The Federal Controlled Substance Act of course still classifies cannabis in the strictest category, Schedule I, along with LSD and heroin.

This has caused police and prosecutors across the country to spend countless resources on arresting and convicting people using marijuana — resources that could be better spent stopping harmful crimes. Immeasurable damage has been done to people’s lives, mostly black and hispanic people.

The recently-released report notes, “Historically, marijuana criminalization has had a profound impact on communities of color and has led to disproportionate targeting of certain populations for arrest and prosecution. The over-prosecution of marijuana has significant negative economic, health, and safety impacts that have disproportionately affected low-income communities of color. Legalization of marijuana will address this important social justice issue.”

Albany County’s district attorney, David Soares, told our reporter Sean Mulkerrin that market regulation of marijuana could, if done correctly, be a “magic bullet” for struggling communities who have been most hurt by prosecution.

“A magic bullet,” Soares said, “in the sense that it has an opportunity to target both inner-city and rural communities and provide economic stimulus in both … at the same time, if done right.”

For years, New York State has been taking small steps in the right direction. In 1977, the state decriminalized having small amounts of pot, making it a ticketable offense rather than a misdemeanor. But possession of marijuana in public view remains a misdemeanor.

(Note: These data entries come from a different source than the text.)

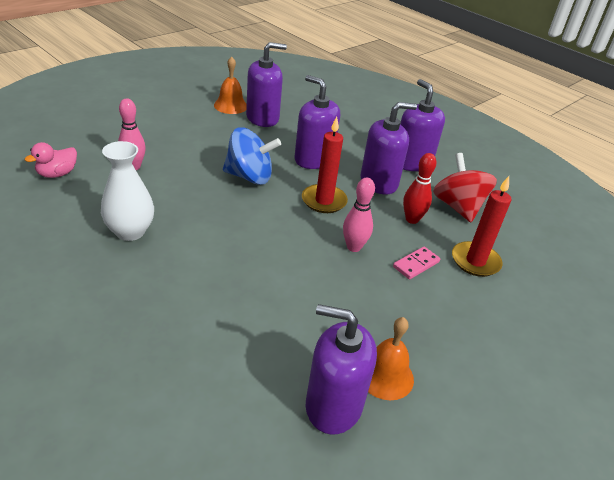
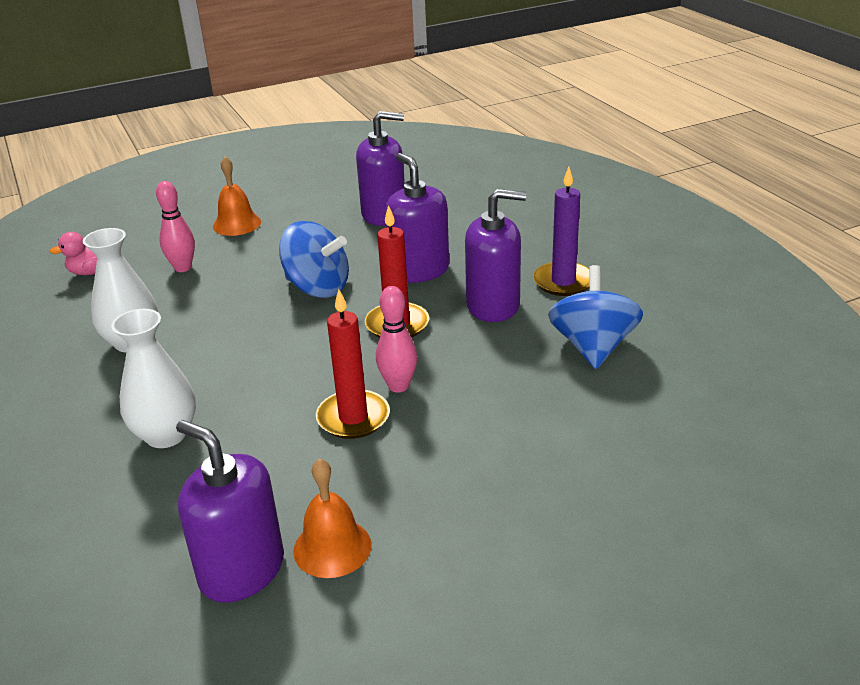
camera: 25 degrees right, 5 degrees down
orange bell [214,57,247,114] -> orange bell moved to [213,156,261,236]
pink domino [393,247,440,279] -> none
purple soap dispenser [400,79,445,171] -> purple candle [533,167,589,296]
red bowling pin [403,153,437,224] -> none
red spinning top [433,153,497,222] -> blue spinning top [548,265,643,369]
red candle [452,176,511,277] -> red candle moved to [316,289,390,439]
none -> white vase [111,309,196,448]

Two years ago, New York’s Compassionate Care Act went into effect, allowing New Yorkers to get the medicine they need for a limited number of serious diseases. And that list has been gradually expanding; most recently it was announced that opioid use will be added as a qualifying condition. There are also bills that would increase patient access to medical marijuana.

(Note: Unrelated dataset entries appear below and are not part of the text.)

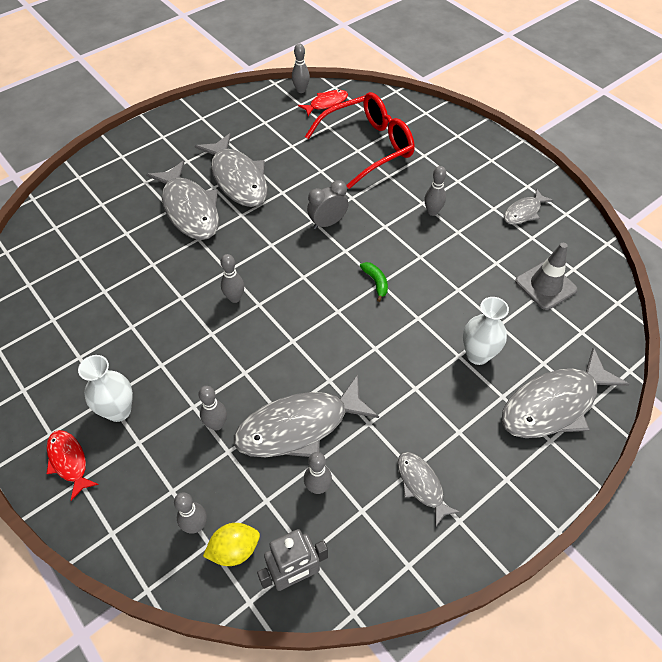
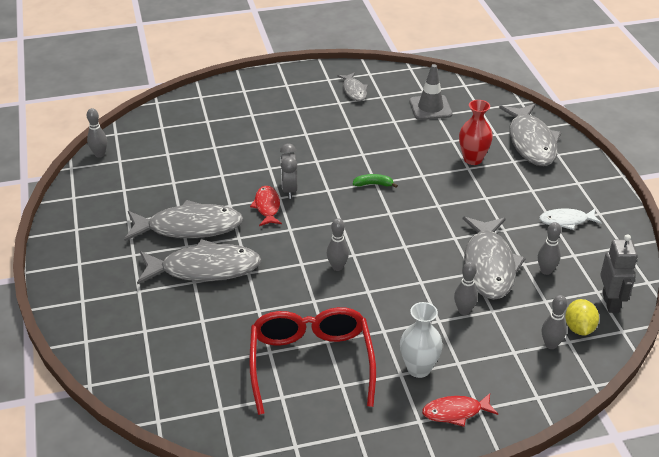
camera: 65 degrees left, 15 degrees down
red fish [298,90,348,116] -> red fish moved to [250,186,282,226]
red glasses [305,92,414,189] -> red glasses moved to [249,307,376,415]
grey fish [398,452,460,527] -> white fish [539,209,602,230]
grey bowling pin [424,166,446,216] -> none
white vase [463,297,509,365] -> red vase [459,100,493,165]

New York is ready for the next step. It will be important to craft legislation that will address potential ill effects — educating police on identifying drivers who are high, and educating parents on the need to keep edible marijuana products out of the reach of children.

Illegal marijuana is already here. It must be regulated so that the product New Yorkers use is safe. And, the proceeds that come from that should be used, as Soares suggested, to help balance the scales in the ever-widening gulf in our society between the rich and the poor, to help the communities most harmed by the unbalanced prosecution and incarceration.

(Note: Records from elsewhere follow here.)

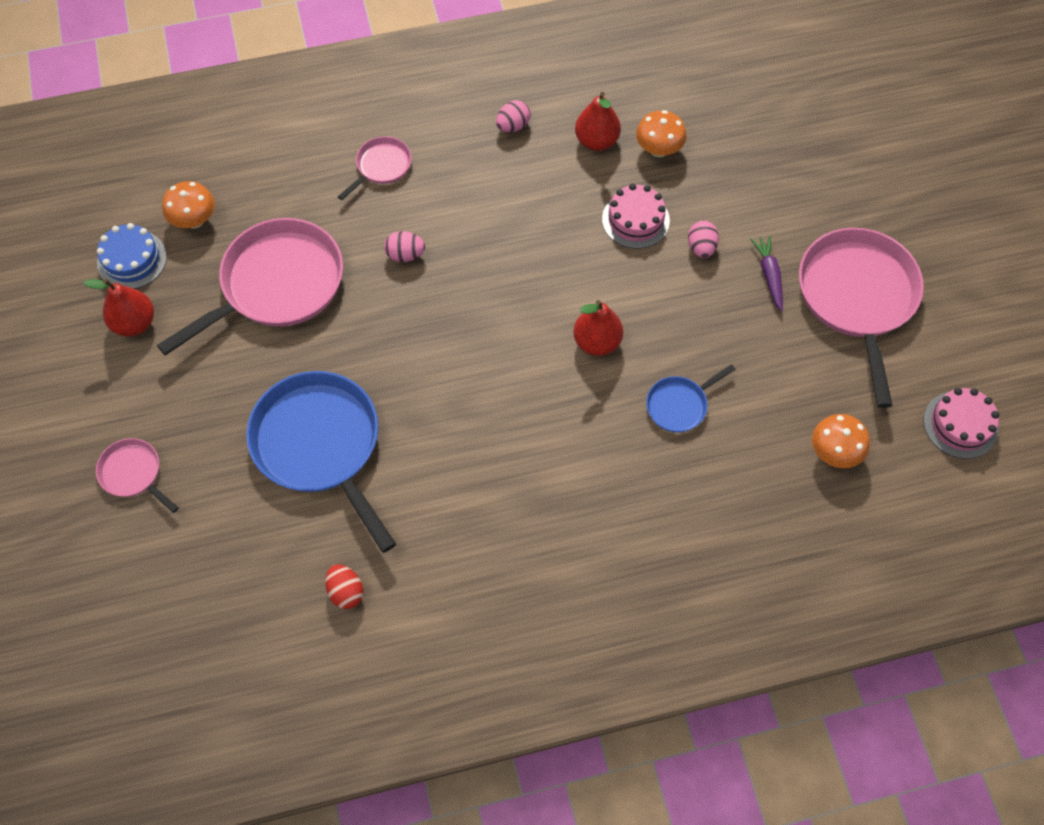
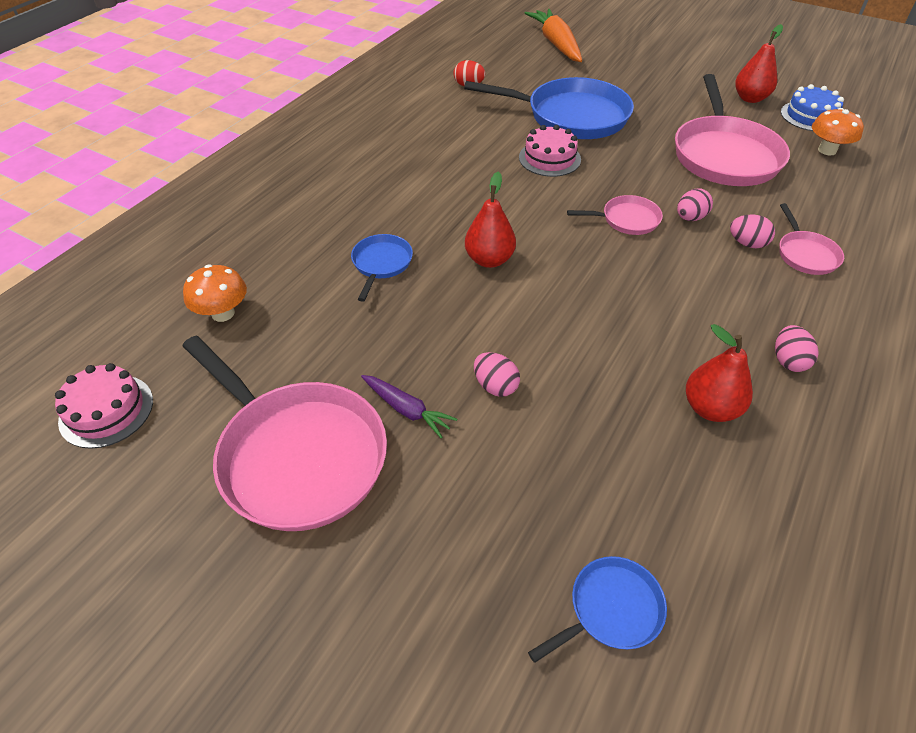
camera: 135 degrees right, 15 degrees down
pink pan [96,438,179,513] -> pink pan moved to [567,195,663,235]
pink cake [602,184,670,249] -> pink cake moved to [519,125,581,177]
orange mushroom [636,110,687,157] -> none
none -> orange carrot [525,9,582,62]
none -> blue pan [528,556,667,663]
none -> pink egg [730,214,775,248]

Although data shows equal use of marijuana among racial groups, the July report notes a black person is almost four times more likely than a white person to be arrested for possession of marijuana. Soares noted that when “taking down entire criminal enterprises … many of those enterprises are rooted in suburban communities.”

The state’s illegal marijuana market is estimated to be $1.7 to $3.5 billion a year. That’s a lot of wealth that can be regulated and tapped for the public good.

Finally, another advantage is that legalizing marijuana could remove research restrictions in New York State, which would let researchers in the state add to the knowledge of both the benefits and risks. As the July report notes, “From the late 1800s until the 1930s, marijuana was generally considered a benign, medically efficacious substance that was sold in pharmacies and doctors’ offices throughout the United States to treat various ailments.”

In an Enterprise podcast in June, Dr. Kenneth Weinberg, with Cannabis Doctors of New York, spoke passionately about  how humans and other animals have endocannabinoid systems. When people aren’t making enough of their own cannabis, he said, for example those who suffer from multiple sclerosis, taking cannabis alleviates some of their symptoms.

He spoke with the frustration of the Catch-22 we’ve highlighted earlier — since research can’t be done, evidence can’t be gathered to progress with using cannabis for healing as it had been used for millennia, Weinberg said.

“What would happen if we could do that here?” he asked. He answered himself: “That would be stupendous.”